Lorsque j’étais à l’école primaire, on nous demandait tous les jours de nous mettre en rang pour faire des exercices ensemble dans la cour de récréation. L’objectif annoncé étant de préserver la forme physique des élèves. À cette période, la peau du dos de mes mains se fissurait en hiver à cause de la sécheresse et du froid. Toutefois, il m’était interdit de faire les exercices avec des gants, ainsi, dans ma mémoire, la gymnastique de groupe a toujours été associée à la douleur. À propos de cela, trois questions me laissent perplexe. 1. Pourquoi les élèves n’étaient-ils pas autorisés à se déplacer librement dans la cour de récréation ? 2. Pourquoi les élèves n’avaient-ils pas le droit de porter des gants sur leurs mains gelées si c’était pour leur bien-être ? 3. Pourquoi devaient-ils faire de la gymnastique ensemble dès leur plus jeune âge ? Des années plus tard, lorsque j’ai été capable de réfléchir à cela, ces trois questions m’ont paru de plus en plus intéressantes.
 

Dans les pays où il existe une tradition collective, la gymnastique radiophonique est définie comme un exercice de fitness collectif, mais il s’agit en fait davantage, selon moi, d’un entraînement à l’obéissance physique et d’un rituel commun qui aide à la constitution d’un sentiment d’identité. Chaque matin, tout le monde est réveillé par le son de la gymnastique radiophonique diffusée par le haut-parleur. Ce marqueur de temps, qui indique le début de la journée est contrôlé par un seul centre de commande entre les mains duquel se trouve finalement la domination du temps. Ce son rappelle aux gens qu’ils doivent réveiller leur corps, tous en même temps, selon un ordre commun, et le mettre progressivement en mouvement pour être dans un état convenable pour le travail et les études. Cette discipline physique collective est née à partir d’exercices militarisés auxquels ont été ajoutés quelques pauses récréatives pendant lesquels les participants peuvent, par exemple, sauter pendant quelques secondes de manière assez anarchique. Cette domination et ce contrôle, qui se font au nom de la santé et de la science, transforment les corps en corps rituels et politiques. Le lieu où les exercices sont effectués devient alors un terrain d’entraînement pour la discipline, la régulation et la transformation. Au final, chacun devient inconsciemment l’exécuteur du pouvoir, veillant non seulement sur lui-même mais aussi sur les contrevenants. L’homme perd ainsi sa créativité et sa dignité, devenant une créature qui ne peut effectuer qu’un travail répétitif, automatique et laisser libre cours à ses désirs les plus primitifs. Il s’agit d’une véritable reproduction de ce que Foucault appelait la “discipline” et Agamben la “politique de l’identité”. Et cette discipline est toujours d’actualité.

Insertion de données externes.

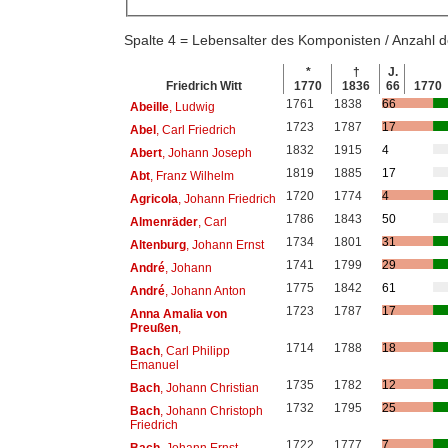
Spalte 4 = Lebensalter des Komponisten / Anzahl
*
†
J.
Friedrich Witt
1770
1836
66
1770
1761
1838
66
Abeille
, Ludwig
1723
1787
17
Abel
, Carl Friedrich
1832
1915
4
Abert
, Johann Joseph
1819
1885
17
Abt
, Franz Wilhelm
1720
1774
4
Agricola
, Johann Friedrich
1786
1843
50
Almenräder
, Carl
1734
1801
31
Altenburg
, Johann Ernst
1741
1799
29
André
, Johann
1775
1842
61
André
, Johann Anton
1723
1787
17
Anna Amalia von
Preußen
,
1714
1788
18
Bach
, Carl Philipp
Emanuel
1735
1782
12
Bach
, Johann Christian
1732
1795
25
Bach
, Johann Christoph
Friedrich
1722
1777
7
Bach
, Johann Ernst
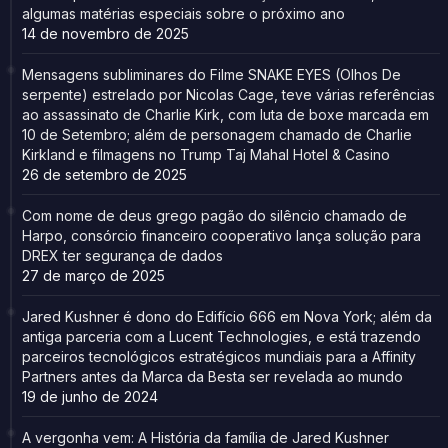
algumas matérias especiais sobre o próximo ano
14 de novembro de 2025
Mensagens subliminares do Filme SNAKE EYES (Olhos De
serpente) estrelado por Nicolas Cage, teve várias referências
ao assassinato de Charlie Kirk, com luta de boxe marcada em
10 de Setembro; além de personagem chamado de Charlie
Kirkland e filmagens no Trump Taj Mahal Hotel & Casino
26 de setembro de 2025
Com nome de deus grego pagão do silêncio chamado de
Harpo, consórcio financeiro cooperativo lança solução para
DREX ter segurança de dados
27 de março de 2025
Jared Kushner é dono do Edifício 666 em Nova York; além da
antiga parceria com a Lucent Technologies, e está trazendo
parceiros tecnológicos estratégicos mundiais para a Affinity
Partners antes da Marca da Besta ser revelada ao mundo
19 de junho de 2024
A vergonha vem: A História da família de Jared Kushner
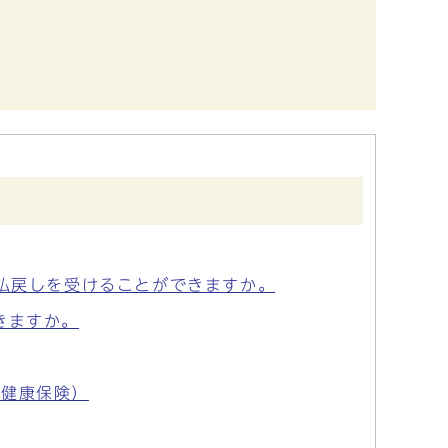
も払戻しを受けることができますか。
きますか。
民健康保険）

L’exemple de Awa-Odori, la danse d’Awa, au Japon, me semble aussi être un bon exemple. Comme les cours de gymastiques auxquels j’avais assisté toute mon enfance, les danseurs suivent des gestes simples, coordonnés, presque militaires au son d’une musique et de paroles répétées.

Récemment, ma démarche artistique s’est concentrée sur l’étude du pouvoir et de l’influence des institutions sur les hommes et en particulier sur le thème de l’asservissement des populations par les pouvoirs. C’est la notion d’’’homo sacer’’ *, qui illustre bien cette idée et notamment comment des êtres humains pouvaient se retrouver serviles, sans défense, et sans même la capacité de contester jusqu’à la mort. Comment la société depuis l’Antiquité a-t-elle réussi à conditionner et formater tout instinct de survie humain, et à faire de ses propres citoyens une simple main d’œuvres obéissante et conformiste ? Les acteurs du pouvoir ont réussi à dociliser à travers ses institutions toute une population, qui va jusqu’à ‘’accepter tacitement’’ sa propre mort. Un exemple vient à l’esprit pour illustrer cette notion d'"Homo Sacer’’, celui de la Grande Famine en Chine qui a causé 37.558.000 morts.

 

Au cours de mes expériences artistiques, j’ai pu observer des formes de violence institutionnalisée, caractérisée par l’utilisation de la discipline, de la punition et de l’asservissement, notamment au siècle dernier, pendant les deux guerres mondiales. Cette situation renvoie évidemment aussi à notre époque liberticide, où les États ont pris de nombreuses initiatives aboutissant à la privation de nos droits les plus essentiels.

 

Une autre forme de modernité me semble très angoissante dans le monde à venir, le monde cyberpunk, celle des nouvelles technologies. Certes l’intelligence artificielle, les téléphones portables, le Big Data sont des innovations très pratique, mais toutes les technologies, au-delà de leur caractère spectaculaire, peuvent conduire à des modifications importantes sur notre rapport à l’autorité et notamment conduire à un développement de la violence systémique.

 

*Homo Sacer : À l’époque romaine, une personne sans droits civiques, un paria, qui peut être tué par n’importe qui.